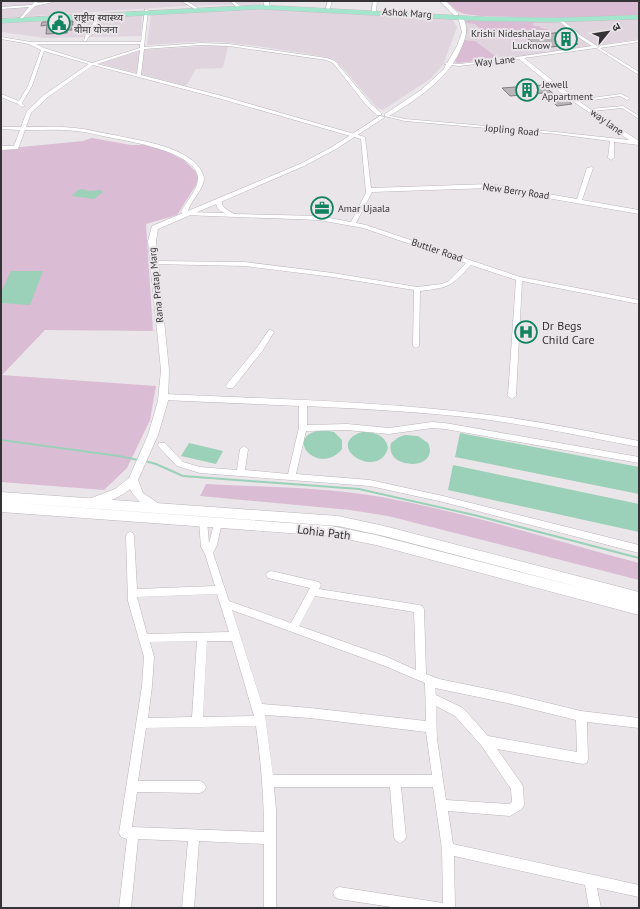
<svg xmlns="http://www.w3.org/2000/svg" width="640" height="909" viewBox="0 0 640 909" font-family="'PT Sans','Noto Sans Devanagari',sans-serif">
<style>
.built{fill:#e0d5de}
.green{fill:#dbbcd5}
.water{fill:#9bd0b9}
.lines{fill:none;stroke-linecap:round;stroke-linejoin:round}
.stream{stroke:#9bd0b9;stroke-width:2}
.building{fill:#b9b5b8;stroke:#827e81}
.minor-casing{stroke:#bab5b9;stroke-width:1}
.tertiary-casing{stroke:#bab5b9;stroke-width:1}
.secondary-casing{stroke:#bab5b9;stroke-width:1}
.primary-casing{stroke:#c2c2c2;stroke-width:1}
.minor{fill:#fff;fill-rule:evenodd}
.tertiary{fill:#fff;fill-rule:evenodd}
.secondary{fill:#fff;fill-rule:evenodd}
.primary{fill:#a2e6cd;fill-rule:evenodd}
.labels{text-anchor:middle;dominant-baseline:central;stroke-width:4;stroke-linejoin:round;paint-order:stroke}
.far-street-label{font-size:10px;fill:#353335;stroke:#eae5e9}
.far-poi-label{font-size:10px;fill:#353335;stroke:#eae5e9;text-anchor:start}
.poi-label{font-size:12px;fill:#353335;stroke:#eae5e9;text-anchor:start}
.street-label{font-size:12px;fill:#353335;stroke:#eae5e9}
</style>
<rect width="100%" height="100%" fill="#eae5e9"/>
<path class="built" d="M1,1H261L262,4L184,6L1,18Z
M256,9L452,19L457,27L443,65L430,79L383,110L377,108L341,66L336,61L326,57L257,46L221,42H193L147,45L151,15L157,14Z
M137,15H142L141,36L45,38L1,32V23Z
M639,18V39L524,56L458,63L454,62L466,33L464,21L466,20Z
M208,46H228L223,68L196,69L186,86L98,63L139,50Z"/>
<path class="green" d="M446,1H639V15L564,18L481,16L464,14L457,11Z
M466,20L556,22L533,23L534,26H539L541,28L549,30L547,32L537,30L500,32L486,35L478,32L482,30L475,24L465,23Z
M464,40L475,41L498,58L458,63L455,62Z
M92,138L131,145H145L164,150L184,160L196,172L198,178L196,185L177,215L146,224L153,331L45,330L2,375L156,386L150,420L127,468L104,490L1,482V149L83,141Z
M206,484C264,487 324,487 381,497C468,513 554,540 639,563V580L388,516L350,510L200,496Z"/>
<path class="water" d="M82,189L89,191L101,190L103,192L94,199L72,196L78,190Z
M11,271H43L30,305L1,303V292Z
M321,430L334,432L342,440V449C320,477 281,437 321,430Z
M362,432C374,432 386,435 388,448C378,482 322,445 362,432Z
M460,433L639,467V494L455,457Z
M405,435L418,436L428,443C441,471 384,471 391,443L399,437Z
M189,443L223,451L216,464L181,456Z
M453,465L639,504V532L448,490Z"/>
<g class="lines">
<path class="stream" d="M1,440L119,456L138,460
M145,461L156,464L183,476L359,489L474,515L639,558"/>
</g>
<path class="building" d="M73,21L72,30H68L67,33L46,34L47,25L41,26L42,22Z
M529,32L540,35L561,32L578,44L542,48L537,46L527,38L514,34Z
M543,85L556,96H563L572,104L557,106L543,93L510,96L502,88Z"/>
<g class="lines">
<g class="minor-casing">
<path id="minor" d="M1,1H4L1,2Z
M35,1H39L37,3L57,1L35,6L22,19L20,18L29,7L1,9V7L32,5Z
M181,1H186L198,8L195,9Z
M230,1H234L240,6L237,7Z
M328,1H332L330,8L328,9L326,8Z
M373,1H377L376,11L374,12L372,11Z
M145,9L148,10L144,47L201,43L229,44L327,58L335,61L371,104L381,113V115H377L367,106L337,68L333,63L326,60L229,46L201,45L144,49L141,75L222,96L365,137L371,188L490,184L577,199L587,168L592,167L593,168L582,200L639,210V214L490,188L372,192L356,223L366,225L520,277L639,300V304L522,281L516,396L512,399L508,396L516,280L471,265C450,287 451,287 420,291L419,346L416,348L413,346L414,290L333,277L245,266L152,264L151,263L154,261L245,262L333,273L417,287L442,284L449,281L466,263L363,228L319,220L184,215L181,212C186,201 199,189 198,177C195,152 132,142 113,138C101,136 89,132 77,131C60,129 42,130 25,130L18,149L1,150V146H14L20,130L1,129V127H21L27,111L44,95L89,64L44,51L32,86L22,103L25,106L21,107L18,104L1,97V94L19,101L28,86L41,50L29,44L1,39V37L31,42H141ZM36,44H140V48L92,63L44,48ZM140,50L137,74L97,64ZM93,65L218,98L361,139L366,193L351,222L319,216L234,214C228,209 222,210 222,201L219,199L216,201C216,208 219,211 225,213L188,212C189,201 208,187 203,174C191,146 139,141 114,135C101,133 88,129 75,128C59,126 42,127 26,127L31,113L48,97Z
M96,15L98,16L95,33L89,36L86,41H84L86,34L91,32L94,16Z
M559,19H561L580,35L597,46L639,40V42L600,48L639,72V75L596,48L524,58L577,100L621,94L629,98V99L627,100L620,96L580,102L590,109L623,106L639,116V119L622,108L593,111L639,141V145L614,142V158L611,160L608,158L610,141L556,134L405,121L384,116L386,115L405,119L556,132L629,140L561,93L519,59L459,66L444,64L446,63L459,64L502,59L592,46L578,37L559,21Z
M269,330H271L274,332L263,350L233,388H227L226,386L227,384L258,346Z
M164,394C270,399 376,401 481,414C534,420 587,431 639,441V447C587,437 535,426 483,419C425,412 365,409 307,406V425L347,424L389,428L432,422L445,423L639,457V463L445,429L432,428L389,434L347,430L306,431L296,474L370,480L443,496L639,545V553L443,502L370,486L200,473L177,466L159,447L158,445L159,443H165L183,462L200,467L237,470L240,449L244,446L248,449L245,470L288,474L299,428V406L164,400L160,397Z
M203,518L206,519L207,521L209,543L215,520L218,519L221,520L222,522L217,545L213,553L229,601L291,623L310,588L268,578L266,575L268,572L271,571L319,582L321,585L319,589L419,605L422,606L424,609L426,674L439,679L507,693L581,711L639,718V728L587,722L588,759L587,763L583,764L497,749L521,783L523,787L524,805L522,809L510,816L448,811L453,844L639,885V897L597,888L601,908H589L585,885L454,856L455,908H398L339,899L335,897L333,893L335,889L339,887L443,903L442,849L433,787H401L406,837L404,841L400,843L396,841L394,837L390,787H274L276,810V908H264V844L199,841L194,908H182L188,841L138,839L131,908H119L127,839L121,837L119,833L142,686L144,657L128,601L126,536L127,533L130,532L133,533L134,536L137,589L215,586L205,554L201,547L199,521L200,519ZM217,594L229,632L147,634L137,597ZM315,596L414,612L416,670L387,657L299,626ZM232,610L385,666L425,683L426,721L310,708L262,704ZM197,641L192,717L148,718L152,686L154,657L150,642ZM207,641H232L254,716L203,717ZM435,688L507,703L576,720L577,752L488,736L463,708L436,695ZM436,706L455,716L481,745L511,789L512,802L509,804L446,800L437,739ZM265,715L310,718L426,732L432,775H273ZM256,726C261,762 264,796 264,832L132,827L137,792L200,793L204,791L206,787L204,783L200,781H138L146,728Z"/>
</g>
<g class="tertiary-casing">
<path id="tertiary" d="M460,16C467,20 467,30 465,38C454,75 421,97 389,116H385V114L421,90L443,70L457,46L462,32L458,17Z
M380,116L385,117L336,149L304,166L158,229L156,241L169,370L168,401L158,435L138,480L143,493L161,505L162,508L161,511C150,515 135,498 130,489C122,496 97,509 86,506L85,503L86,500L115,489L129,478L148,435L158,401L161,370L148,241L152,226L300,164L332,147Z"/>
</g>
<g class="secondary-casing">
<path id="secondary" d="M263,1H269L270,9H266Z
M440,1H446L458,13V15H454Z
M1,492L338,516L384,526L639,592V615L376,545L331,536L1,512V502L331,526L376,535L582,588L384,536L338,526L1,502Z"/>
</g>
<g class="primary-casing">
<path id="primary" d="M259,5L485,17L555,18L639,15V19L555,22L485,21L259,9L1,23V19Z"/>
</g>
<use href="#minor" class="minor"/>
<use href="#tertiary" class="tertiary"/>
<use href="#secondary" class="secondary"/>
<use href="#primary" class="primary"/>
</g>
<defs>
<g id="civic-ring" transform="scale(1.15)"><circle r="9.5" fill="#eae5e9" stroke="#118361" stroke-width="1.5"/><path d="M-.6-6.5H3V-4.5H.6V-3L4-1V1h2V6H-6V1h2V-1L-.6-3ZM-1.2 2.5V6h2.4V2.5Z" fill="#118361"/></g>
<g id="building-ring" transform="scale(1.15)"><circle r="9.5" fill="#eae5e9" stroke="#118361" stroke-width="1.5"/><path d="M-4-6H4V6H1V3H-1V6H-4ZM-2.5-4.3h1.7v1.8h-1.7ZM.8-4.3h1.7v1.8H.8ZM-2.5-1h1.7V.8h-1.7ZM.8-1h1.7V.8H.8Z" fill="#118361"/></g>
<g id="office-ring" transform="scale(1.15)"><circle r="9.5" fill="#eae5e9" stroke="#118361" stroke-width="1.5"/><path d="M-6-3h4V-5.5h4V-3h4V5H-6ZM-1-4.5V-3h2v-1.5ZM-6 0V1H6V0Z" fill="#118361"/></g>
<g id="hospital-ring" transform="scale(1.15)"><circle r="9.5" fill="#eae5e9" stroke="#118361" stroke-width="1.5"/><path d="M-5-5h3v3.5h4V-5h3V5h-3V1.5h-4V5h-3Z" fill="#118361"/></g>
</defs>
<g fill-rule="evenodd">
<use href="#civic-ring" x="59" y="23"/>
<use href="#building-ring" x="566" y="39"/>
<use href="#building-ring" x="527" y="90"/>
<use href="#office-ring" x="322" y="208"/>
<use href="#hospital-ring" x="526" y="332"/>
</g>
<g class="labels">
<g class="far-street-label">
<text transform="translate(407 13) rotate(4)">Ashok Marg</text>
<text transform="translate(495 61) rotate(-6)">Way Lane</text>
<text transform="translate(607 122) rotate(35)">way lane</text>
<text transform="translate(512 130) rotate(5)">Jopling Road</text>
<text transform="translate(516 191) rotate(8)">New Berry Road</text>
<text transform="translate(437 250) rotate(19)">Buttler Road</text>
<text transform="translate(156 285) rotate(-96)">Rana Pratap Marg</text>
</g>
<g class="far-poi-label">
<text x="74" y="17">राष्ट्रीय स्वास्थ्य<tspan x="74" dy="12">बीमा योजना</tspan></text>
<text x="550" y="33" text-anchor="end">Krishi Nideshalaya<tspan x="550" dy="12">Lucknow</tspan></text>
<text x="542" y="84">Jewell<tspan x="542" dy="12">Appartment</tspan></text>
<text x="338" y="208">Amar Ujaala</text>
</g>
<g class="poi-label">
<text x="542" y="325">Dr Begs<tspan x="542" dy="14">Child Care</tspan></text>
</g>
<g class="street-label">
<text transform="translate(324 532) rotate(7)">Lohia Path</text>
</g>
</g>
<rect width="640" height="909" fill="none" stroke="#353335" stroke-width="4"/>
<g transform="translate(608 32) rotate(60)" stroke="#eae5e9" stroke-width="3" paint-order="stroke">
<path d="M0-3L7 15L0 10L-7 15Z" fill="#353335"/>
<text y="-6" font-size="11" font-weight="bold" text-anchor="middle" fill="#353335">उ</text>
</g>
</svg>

...

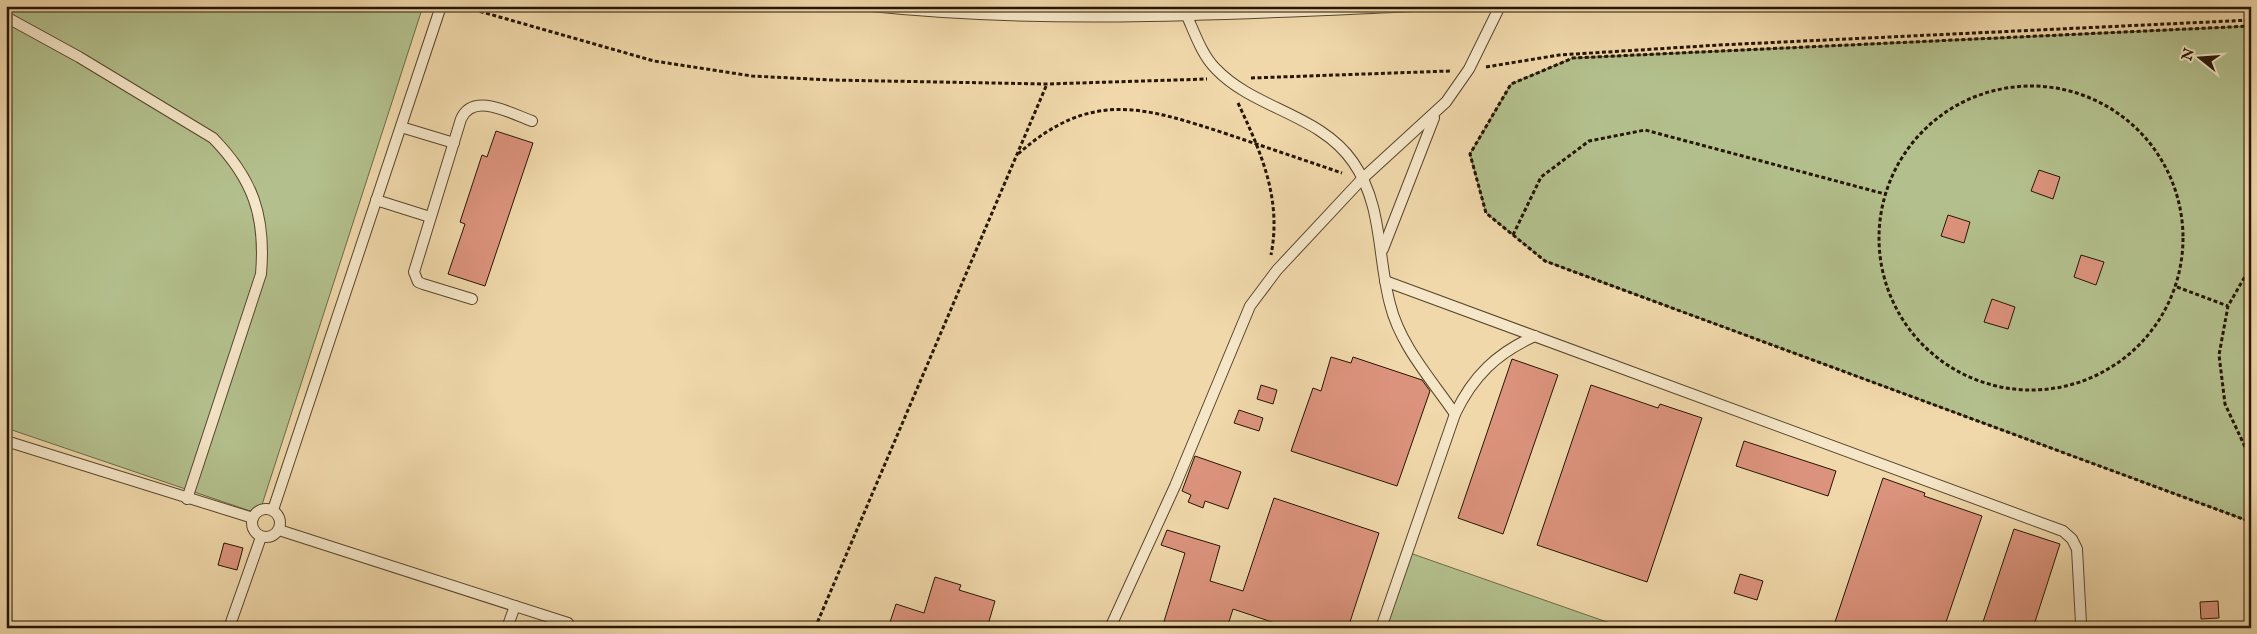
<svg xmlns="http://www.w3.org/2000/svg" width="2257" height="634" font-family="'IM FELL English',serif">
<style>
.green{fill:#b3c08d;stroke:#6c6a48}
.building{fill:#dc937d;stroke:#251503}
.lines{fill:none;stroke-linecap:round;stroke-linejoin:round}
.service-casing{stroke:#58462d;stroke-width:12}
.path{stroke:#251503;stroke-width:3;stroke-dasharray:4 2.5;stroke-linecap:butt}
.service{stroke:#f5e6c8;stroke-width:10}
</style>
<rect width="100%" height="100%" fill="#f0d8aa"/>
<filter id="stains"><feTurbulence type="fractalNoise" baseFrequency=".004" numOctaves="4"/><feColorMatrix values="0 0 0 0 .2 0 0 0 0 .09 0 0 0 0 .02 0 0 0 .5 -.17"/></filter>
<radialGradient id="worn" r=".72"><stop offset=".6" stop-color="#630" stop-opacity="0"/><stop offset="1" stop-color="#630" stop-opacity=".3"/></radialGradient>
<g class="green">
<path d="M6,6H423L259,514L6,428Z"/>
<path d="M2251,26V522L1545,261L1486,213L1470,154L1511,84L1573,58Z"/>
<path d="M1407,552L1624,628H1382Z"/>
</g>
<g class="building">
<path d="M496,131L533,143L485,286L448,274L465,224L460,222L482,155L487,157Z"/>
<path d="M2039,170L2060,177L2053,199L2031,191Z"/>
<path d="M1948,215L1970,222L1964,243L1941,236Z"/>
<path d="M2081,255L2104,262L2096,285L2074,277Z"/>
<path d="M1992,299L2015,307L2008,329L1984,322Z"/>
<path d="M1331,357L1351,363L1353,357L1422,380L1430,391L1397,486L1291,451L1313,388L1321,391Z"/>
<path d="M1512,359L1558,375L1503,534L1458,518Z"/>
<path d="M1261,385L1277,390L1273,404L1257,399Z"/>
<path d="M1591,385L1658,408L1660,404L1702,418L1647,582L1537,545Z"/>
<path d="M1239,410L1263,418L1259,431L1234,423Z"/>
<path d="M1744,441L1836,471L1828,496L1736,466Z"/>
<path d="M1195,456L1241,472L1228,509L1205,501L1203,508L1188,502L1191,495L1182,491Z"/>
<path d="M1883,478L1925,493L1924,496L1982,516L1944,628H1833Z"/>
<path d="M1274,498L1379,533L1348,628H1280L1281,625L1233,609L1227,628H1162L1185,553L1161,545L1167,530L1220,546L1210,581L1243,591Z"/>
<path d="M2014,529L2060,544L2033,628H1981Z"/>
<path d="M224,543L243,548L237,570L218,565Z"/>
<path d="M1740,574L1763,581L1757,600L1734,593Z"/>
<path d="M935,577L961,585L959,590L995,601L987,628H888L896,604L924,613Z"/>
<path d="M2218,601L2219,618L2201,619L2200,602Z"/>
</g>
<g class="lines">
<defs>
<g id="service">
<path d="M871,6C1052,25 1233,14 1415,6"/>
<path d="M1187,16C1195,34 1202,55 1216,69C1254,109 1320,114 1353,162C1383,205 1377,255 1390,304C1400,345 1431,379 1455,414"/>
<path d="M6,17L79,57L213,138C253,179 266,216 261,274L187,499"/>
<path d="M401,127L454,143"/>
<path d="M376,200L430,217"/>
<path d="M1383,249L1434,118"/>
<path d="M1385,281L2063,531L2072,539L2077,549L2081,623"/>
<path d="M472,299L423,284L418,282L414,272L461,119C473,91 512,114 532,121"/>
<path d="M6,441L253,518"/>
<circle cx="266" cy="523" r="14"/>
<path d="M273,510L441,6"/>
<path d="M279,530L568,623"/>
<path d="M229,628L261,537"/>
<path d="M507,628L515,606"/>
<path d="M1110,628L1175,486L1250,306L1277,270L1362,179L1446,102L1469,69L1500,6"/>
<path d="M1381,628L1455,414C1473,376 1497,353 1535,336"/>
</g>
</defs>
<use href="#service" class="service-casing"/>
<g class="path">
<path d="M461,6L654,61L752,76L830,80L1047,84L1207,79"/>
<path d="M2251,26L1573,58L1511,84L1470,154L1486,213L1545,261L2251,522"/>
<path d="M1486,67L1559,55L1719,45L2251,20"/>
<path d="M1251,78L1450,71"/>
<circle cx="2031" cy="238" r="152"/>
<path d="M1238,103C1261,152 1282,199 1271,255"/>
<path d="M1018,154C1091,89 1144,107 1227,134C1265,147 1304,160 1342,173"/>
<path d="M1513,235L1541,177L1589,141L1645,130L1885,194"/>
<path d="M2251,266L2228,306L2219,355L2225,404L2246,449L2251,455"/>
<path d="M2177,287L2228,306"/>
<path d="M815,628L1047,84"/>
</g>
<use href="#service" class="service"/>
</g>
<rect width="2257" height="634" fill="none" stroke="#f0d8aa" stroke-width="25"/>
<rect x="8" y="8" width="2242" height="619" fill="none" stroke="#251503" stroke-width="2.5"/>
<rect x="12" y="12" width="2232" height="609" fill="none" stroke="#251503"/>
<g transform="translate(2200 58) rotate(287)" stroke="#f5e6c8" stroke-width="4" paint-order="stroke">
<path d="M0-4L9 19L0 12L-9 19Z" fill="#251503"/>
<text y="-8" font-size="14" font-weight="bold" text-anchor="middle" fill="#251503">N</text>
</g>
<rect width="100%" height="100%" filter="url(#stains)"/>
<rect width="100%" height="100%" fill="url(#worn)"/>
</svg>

### [Activity]
Go through the listing above and find each line that contains "weight", then copy it.

### [Exercise answer]
<text y="-6" font-size="11" font-weight="bold" text-anchor="middle" fill="#353335">उ</text>
<text y="-8" font-size="14" font-weight="bold" text-anchor="middle" fill="#251503">N</text>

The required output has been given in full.